First let's understand Memory allocation in Java: Stack and Heap are part of Memory that JVM allocates for different purposes. The stack memory is pre-allocated to thread, when it is created, therefore, a thread cannot access the Stack of other thread. But Heap is available to all threads in a program.

For a thread, Stack stores all local data, metadata of program, primitive type data and object reference. And, Heap is responsible for storage of actual object.

Book book = new Book("Effective Java");

In the above example, the reference variable is "book" which is stored in stack. The instance created by new operator -> new Book("Effective Java") is stored in Heap. The ref variable "book" has address of the object allocated in Heap. Let's say the address is 1001.

Consider passing a primitive data type i.e. int, float, double etc.

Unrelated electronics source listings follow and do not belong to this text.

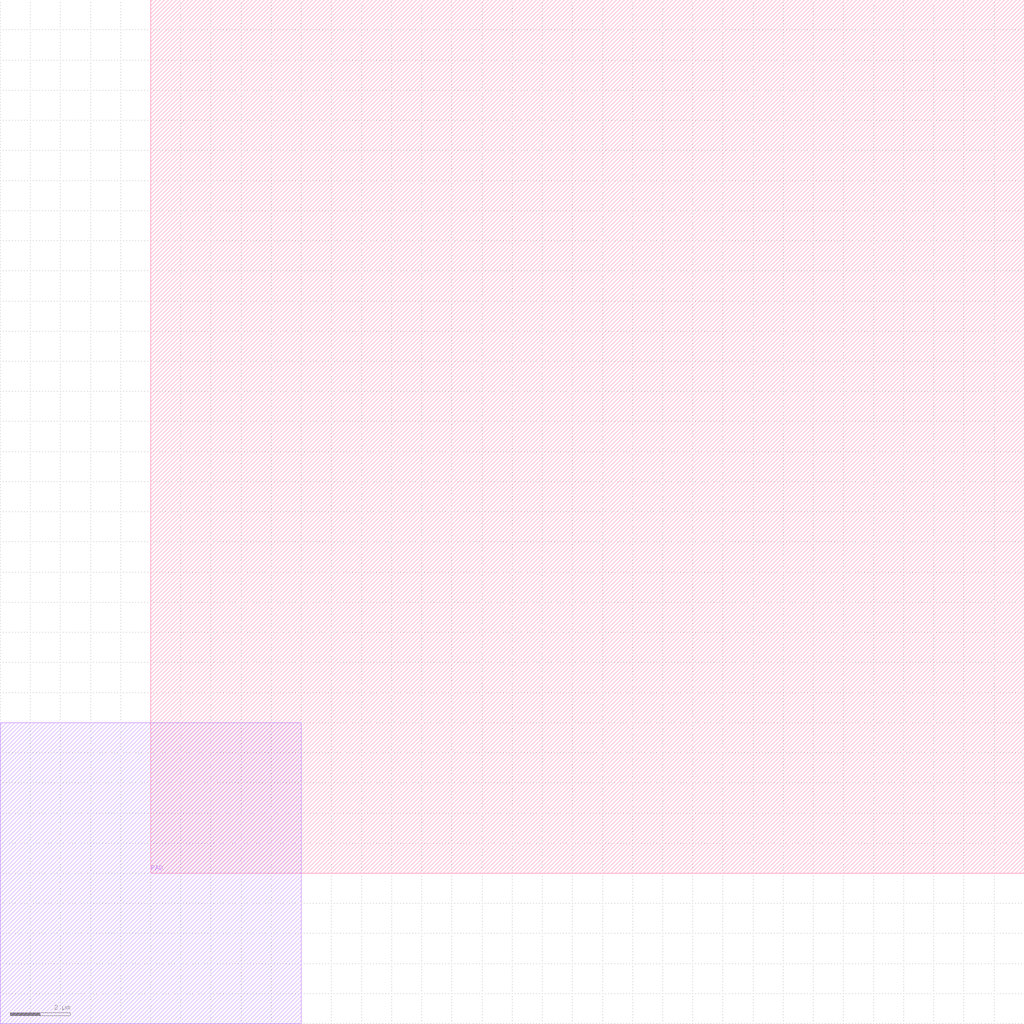
<source format=lef>
VERSION 5.6 ;
BUSBITCHARS "[]" ;
DIVIDERCHAR "/" ;

MACRO BUMP
  CLASS COVER BUMP ;
  ORIGIN 0 0 ;
  FOREIGN BUMP 0 0 ;
  SIZE 29 BY 29 ;
  PIN PAD
    DIRECTION INOUT ;
    USE SIGNAL ;
    PORT
      LAYER metal5 ;
        RECT -5 -5 5 5 ;
    END
  END PAD
END BUMP
</source>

public class PrimitiveTypeExample { 
    public static void main(string[] args) {
       int num = 10;
       System.out.println("Value before calling method: " + num);
       printNum(num);
       System.out.println("Value after calling method: " + num);
    }
    public static void printNum(int num){
       num = num + 10;
       System.out.println("Value inside printNum method: " + num);
    }
}

Output is: Value before calling method: 10 Value inside printNum method: 20 Value after calling method: 10

int num =10; -> this allocates the memory for "int" in Stack of the running thread, because, it is a primitive type. Now when printNum(..) is called, a private stack is created within the same thread. When "num" is passed to this method, a copy of "num" is created in the method stack frame. num = num+10; -> this adds 10 and modifies the the int variable within the method stack frame. Therefore, the original num outside the method stack frame remains unchanged.

Consider, the example of passing the object of a custom class as an argument.

In the above example, ref variable "book" resides in stack of thread executing the program, and the object of class Book is created in Heap space when program executes new Book(). This memory location in Heap is referred by "book". When "book" is passed as method argument, a copy of "book" is created in private stack frame of method within the same stack of thread. Therefore, the copied reference variable points to the same object of class "Book" in the Heap.

The reference variable within method stack frame sets a new value to same object. Therefore, it is reflected when original ref variable "book" gets its value. Note that in case of passing reference variable, if it is initialized again in called method, it then points to new memory location and any operation does not affect the previous object in the Heap.

Therefore, when anything is passed as method argument, it is always the Stack entity - either primitive or reference variable. We never pass something that is stored in Heap. Hence, in Java, we always pass the value in the stack, and it is pass by value.